The ideas mooted for higher education have been in circulation for at least a decade now. For example, the Prof Yashpal committee had recommended a single authority for higher education, it had suggested the four-year undergraduate course which aligns it with the American system, and the suggestion that foreign universities will be allowed to set up campuses in India have been in the pipeline from the days of the United Progressive Alliance (UPA) government.

The credit system and the multi-disciplinary approach is again part of the American way.

There need not be any quarrel over switching over to the American system from the British, because in any case most Indian students going abroad for higher studies nowadays prefer the American universities.

There is great emphasis in the document about numbers, about quantity more than quality, not that quantity is any less important.

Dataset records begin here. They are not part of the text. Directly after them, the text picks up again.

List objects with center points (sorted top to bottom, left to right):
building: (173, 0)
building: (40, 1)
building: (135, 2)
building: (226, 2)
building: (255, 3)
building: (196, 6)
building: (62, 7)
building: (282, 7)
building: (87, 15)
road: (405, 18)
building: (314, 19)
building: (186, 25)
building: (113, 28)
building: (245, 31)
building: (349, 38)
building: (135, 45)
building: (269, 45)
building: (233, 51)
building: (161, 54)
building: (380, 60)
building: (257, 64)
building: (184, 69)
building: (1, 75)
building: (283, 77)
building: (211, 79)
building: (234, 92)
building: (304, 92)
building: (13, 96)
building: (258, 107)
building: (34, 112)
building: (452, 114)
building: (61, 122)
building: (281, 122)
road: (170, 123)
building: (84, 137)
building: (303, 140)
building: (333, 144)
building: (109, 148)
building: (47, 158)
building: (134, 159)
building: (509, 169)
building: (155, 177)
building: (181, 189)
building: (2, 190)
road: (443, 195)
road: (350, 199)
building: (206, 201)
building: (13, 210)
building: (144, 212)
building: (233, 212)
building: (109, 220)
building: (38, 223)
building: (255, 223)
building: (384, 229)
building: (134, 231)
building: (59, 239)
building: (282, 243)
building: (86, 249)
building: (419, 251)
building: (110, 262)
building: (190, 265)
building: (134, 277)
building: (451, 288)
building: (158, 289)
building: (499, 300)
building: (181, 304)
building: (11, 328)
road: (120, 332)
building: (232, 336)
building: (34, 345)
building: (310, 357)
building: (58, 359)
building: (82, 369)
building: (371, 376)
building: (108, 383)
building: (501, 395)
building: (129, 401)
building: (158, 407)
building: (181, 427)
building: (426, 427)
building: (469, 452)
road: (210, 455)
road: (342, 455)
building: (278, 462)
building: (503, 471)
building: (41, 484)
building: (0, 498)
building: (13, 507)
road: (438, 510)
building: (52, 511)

It has been stated that the Gross Enrolment Ratio (GER) in higher education should go up from 26.3 per cent in 2018 to 50 per cent in 2035.

It is a figure that should be tracked because it would be the one that would show whether India is moving towards becoming a developed economy, because the economy is driven by knowledge and technology.

Again, the framers could have avoided the grandstanding by declaring the goal of making India a knowledge superpower.

It seems to have been overlooked that churning out engineers, MBAs and university graduates alone will not turn India into a knowledge superpower, not does it mean anything to have an Indian campus of the Massachusetts Institute of Technology (MIT).

There was talk of cultivating critical thinking from the school level onwards, but that can only happen when the rigidities of blinkered nationalism are thrown out of the window.